-------- INPUT ROWS --------
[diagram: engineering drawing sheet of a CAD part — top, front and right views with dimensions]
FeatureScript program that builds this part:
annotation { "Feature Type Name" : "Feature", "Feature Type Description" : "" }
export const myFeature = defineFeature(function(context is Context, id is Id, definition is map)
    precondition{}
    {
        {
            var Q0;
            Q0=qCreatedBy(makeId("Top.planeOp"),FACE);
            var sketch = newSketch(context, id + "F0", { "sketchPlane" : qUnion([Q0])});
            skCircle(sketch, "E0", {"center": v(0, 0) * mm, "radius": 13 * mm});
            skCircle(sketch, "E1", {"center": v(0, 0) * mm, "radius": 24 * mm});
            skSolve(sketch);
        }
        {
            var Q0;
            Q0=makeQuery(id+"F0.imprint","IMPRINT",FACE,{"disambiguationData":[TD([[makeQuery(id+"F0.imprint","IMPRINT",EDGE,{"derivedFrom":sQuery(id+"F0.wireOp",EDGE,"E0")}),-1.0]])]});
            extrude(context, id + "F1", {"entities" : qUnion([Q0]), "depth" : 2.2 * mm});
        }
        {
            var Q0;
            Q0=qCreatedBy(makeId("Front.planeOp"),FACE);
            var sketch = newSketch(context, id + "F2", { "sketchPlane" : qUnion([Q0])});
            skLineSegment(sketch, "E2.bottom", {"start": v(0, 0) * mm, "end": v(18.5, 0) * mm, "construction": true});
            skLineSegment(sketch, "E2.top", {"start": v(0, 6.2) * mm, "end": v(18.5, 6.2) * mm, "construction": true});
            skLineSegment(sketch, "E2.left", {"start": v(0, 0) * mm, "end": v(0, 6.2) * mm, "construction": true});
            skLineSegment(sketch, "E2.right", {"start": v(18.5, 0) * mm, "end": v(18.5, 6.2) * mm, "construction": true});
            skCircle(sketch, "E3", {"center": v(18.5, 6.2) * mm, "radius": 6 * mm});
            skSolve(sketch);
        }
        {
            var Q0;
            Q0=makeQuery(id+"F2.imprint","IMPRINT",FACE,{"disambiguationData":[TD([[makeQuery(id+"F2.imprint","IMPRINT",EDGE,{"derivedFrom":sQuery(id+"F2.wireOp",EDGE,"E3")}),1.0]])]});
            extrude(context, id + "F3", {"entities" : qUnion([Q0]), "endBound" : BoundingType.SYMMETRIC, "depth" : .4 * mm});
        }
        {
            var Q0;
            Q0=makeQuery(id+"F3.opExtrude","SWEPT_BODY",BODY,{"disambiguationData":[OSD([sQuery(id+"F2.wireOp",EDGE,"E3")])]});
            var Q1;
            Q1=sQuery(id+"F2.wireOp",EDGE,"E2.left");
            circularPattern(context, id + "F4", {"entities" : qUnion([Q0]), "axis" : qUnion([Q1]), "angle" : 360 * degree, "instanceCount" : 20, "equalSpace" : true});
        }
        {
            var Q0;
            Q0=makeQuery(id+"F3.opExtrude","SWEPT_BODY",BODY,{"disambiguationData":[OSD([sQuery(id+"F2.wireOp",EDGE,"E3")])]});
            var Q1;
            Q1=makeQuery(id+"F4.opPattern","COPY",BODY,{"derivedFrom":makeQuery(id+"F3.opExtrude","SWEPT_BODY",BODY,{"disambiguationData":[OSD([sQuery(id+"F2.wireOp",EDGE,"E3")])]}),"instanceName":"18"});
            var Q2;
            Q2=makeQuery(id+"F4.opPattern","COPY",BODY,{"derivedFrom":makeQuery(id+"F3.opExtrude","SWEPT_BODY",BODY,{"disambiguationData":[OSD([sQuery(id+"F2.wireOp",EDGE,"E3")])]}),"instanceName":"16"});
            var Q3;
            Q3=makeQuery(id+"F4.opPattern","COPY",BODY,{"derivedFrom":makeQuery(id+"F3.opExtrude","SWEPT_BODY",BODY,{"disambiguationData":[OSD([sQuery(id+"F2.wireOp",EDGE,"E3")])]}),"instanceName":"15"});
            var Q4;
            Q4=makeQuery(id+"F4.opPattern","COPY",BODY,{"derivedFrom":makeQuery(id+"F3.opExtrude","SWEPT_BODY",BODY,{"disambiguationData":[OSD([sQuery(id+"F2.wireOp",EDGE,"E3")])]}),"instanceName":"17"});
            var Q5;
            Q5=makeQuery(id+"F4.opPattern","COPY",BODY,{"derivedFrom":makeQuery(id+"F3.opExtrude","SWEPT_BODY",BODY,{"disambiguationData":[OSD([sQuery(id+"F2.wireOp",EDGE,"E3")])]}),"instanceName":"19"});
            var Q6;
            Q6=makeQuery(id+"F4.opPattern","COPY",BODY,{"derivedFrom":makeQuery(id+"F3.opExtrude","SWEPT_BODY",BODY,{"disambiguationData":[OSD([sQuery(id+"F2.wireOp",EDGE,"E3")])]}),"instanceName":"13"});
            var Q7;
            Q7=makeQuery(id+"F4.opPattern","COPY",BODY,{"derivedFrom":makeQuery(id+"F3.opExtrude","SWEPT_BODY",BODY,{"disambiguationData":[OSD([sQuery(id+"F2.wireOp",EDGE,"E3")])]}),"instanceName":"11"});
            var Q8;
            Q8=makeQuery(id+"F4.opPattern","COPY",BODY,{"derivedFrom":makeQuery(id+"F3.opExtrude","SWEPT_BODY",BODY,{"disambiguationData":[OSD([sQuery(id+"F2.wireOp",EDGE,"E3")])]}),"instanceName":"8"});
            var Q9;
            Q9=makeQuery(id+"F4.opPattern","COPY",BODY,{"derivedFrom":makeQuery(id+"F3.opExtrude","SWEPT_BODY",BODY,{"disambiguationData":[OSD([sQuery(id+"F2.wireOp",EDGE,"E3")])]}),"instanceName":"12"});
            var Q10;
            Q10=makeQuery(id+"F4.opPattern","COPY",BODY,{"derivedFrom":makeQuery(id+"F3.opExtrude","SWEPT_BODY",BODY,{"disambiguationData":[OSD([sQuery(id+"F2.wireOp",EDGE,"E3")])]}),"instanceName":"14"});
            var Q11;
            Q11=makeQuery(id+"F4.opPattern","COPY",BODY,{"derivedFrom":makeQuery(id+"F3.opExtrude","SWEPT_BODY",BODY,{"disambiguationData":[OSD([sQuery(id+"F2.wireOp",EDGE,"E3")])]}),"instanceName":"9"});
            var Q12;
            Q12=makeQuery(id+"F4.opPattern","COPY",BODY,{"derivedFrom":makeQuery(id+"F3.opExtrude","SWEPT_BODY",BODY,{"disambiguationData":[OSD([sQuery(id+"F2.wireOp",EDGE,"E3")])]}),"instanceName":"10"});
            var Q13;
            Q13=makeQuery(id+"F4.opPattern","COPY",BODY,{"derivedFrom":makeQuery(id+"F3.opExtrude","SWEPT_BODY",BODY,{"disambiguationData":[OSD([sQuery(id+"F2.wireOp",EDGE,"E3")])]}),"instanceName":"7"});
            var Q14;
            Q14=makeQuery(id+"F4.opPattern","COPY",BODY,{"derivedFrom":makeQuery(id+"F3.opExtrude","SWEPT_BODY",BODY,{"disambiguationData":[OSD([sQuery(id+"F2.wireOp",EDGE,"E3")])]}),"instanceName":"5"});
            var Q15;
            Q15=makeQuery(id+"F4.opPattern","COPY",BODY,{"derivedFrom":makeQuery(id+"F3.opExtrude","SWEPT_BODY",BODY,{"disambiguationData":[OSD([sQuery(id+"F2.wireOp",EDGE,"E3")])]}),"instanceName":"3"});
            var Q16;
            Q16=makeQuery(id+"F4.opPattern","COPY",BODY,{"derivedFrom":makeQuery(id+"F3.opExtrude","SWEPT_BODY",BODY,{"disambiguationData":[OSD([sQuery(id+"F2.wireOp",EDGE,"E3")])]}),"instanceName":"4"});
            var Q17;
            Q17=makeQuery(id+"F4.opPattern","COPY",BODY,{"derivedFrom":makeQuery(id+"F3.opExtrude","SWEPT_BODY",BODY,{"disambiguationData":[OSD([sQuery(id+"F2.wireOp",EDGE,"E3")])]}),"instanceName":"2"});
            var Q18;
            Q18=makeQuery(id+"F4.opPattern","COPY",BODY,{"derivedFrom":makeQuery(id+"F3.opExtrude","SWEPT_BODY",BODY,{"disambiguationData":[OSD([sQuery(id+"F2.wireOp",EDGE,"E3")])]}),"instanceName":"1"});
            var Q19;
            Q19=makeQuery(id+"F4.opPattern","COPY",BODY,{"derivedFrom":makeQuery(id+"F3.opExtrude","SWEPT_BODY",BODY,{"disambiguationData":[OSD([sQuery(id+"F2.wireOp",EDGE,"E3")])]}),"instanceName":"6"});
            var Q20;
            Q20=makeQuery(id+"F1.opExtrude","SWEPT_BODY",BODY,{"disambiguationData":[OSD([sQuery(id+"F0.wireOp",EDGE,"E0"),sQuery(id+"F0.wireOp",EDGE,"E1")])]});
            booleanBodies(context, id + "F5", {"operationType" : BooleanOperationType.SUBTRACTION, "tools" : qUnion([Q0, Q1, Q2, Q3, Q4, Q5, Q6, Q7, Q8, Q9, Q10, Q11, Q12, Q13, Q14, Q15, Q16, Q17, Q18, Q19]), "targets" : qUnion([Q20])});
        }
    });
--------
WHAT YOU NEED TO DO
Select every line above that contains the word "qCreatedBy", matching its capitalization exactly.

SOLUTION
            Q0=qCreatedBy(makeId("Top.planeOp"),FACE);
            Q0=qCreatedBy(makeId("Front.planeOp"),FACE);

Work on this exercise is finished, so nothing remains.